Vitamin C is an important antioxidant that humans, along with the rest of the great apes, and some other less relevant animals like guinea pigs, bats etc., have lost the ability to synthesize. We lost this ability at a time when we were largely frugivorous and were thus ingesting plenty of it.
Along the way, we've lost uricase, which is an enzyme that breaks down uric acid, another antioxidant. It's tempting to therefore dismiss the importance of vitamin C and rely on the RDA or whatever amount doesn't produce obvious symptoms of scurvy. Well avast, ye swabs, we should be ingesting a lot more of it.
The Hadza are a group of hunter-gatherers who reside in Tanzania. Hominins have been evolving there since we broke off from our shared ancestor with chimps and bonobos about 7 million years ago. Groups of hunter-gatherers in this region have been exploiting largely the same species of plants and animals for millions of years. As such, it is my contention that the Hadza are the single most important hunter-gatherer group for the study of optimal human nutrition. I believe that all hominin populations outside of the tropics are on marginal lands and though there have been adaptations to these conditions, the vast majority of our genetic code has been selected with the conditions under which the Hadza live "in mind." Just as 2 million > 10,000, 7 million > 60,000. I can think of no population less relevant to the study of worldwide optimal human health than the Inuit, whereas the Hadza have a far greater chance of being broadly applicable.

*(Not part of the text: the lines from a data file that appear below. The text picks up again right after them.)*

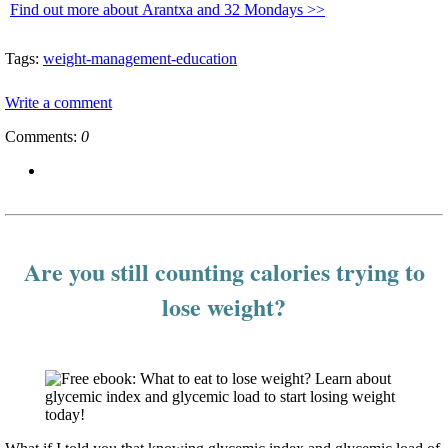
Find out more about Arantxa and 32 Mondays >>
Tags:
weight-management-education
Write a comment
Comments:
0
Are you still counting calories trying to
lose weight?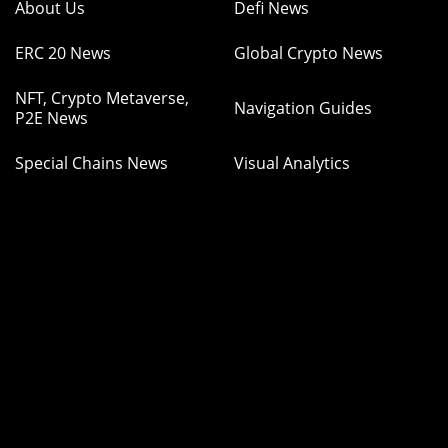
About Us
Defi News
ERC 20 News
Global Crypto News
NFT, Crypto Metaverse,
Navigation Guides
P2E News
Special Chains News
Visual Analytics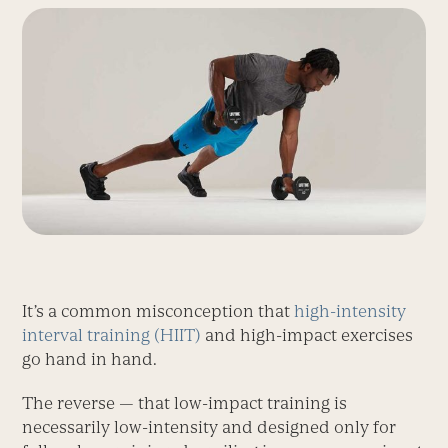
It’s a common misconception that
high-intensity
interval training (HIIT)
and high-impact exercises
go hand in hand.
The reverse — that low-impact training is
necessarily low-intensity and designed only for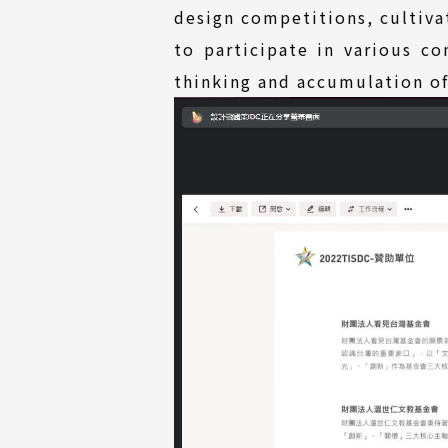
design competitions, cultiva
to participate in various c
thinking and accumulation of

The Hadza diet is comprised primarily of baobab, tubers, flesh and seasonal berries, with as much honey as they can find. Baobab is the single largest contributor of kcals in their diet and is a surprisingly rich source of vitamin C. There is a variable amount of vitamin C content in the fruit that depends on the tree, but I have seen the range listed as 1500 to 5000 mg/kg. Given that they eat so much of it, daily gram dosages are not out of the realm of possibility. The baobab pods are available almost year-round since the trees produce pods at different times. The Hadza move their camps fairly regularly, but almost always have a source of this important food.
Though a person of northern European descent may be better at coping with reduced intake of vitamin C compared to a Hadza, I think it's safe to say that there is a significant evolutionary precedent for quite high vitamin C intakes and that those who pursue gram dosages every day are not the wackjobs they're made out to be here and elsewhere. Vitamin C is one of the least toxic (and cheap) supplements you can buy. I've never seen any evidence that supplementing with gram doses is harmful, only insistence that it's not necessary. Because many here avoid fruit for God knows what reason, simply taking a supplement should suffice, though I suspect that there are various other compounds not yet fully understood that are in foods like baobab that are also beneficial and that we have evolved alongside.
I therefore recommend that pure ascorbic acid be purchased and dosed 1/8th tsp (500mg) at a time (mixed with plenty of water) several times a day. Those wishing to not amplify their iron absorption (and/or diminish their copper and zinc absorption) would do well not to take it with meat, organs, shellfish etc. Similarly, because the structure of vitamin C is so similar to glucose, they share absorptive mechanisms. As such, it would be best not to take it with starch, since the glucose would be in far greater amounts and drown it out, as it were. Thus, it seems to me that taking it on an empty stomach 15-20 minutes before meals may be optimal, and that bowel disturbances should not occur at this dosage, provided that it is sufficiently diluted.
Edit: Dragonfly brings up the important consideration that ascorbic acid, as you might imagine, is highly acidic and would be best not to have it contact your teeth. I always swish water after taking vitamin C (or eating any fruit or starch for that matter) but forgot to mention that.